Thursday, September 29, 2016

Eastside History Series: The East Side (Hampstead) in 1872

Available at the Library of Congress
By Susan Millar Williams

This map, aptly titled A Bird’s Eye View of the City of Charleston, is like having a window on the neighborhood in the 1870s.

Hampstead Mall is at the center, cut into quarters by walkways though not yet by streets. The railroad runs along the Cooper River, just as it does now. Cooper Street marks the northern edge of the city as well as of the neighborhood, which is bordered by fields and marshlands.

The lot now occupied by the Cigar Factory has several houses on it—houses that were torn down to make way for the factory in the early 1880s. The space now occupied by the Palmer Campus was also filled with houses.

Notice the towered building in the spot where Fraser Elementary now stands. This structure was built as a cotton factory, but by the time this map was drawn, it was being used as the City Almshouse.
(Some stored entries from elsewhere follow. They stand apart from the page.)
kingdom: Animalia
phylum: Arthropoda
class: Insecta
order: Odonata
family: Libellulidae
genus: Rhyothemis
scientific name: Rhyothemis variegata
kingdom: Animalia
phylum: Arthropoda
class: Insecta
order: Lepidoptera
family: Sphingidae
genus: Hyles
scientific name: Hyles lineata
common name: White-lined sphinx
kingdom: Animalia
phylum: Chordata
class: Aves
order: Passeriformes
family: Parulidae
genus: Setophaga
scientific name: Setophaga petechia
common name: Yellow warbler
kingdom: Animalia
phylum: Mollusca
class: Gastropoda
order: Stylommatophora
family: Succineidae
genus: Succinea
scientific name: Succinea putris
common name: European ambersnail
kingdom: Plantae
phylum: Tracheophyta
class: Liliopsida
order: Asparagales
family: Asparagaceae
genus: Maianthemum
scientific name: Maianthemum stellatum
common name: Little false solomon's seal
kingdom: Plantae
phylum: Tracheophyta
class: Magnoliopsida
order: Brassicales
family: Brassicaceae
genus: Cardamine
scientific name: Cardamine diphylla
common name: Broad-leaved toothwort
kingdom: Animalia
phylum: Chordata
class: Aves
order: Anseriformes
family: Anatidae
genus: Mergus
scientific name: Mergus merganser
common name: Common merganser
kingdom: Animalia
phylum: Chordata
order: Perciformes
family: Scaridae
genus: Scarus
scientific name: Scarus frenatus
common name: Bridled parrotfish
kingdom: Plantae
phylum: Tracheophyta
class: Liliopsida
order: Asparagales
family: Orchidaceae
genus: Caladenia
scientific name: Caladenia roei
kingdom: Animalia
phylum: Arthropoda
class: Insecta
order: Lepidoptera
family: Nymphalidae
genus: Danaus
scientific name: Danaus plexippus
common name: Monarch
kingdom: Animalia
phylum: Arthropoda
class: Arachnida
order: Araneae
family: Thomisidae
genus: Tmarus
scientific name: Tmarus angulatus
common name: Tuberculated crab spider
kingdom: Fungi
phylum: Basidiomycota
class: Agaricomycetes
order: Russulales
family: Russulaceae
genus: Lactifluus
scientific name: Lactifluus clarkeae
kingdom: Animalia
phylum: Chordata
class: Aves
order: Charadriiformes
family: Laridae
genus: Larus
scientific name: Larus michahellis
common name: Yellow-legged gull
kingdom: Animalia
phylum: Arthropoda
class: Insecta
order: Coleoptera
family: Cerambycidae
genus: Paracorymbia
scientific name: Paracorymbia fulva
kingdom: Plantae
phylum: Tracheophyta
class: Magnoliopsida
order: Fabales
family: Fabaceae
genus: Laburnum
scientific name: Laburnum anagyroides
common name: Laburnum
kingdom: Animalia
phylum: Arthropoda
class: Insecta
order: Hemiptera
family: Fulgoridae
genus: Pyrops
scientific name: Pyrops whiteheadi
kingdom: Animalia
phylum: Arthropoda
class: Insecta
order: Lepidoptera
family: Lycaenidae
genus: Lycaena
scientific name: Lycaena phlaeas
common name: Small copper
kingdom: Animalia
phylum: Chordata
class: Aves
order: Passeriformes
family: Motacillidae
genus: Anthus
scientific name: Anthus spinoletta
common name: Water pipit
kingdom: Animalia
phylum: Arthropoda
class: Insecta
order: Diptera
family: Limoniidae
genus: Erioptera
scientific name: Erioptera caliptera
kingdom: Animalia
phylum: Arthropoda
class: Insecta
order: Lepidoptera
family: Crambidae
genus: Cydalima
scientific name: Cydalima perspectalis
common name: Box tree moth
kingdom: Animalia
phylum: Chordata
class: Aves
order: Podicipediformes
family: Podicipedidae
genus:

Eason Iron is visible at the corner of Nassau and Columbus, complete with a cloud of vapor rising from its smokestack.
The large columned building at Amherst and Bay is the Faber-Ward House, now home to a number of businesses and organizations including the South Carolina office of the American Civil Liberties Union. The pond behind it is long gone except during floods, when that intersection is one of the first places in the city to fill with water. The open area along Hanover Street, near Amherst and Reid, was then the German cemetery.
You can see the railroad station on Line Street as well as other buildings that serviced the railroads, which employed many neighborhood residents and dominated the late nineteenth-century landscape. 
I always feel in looking at this map that if I zoom in close enough, I might be able to peer into windows and see people going about their business. Notice the tiny horses on Meeting Street in the top right corner of this detail.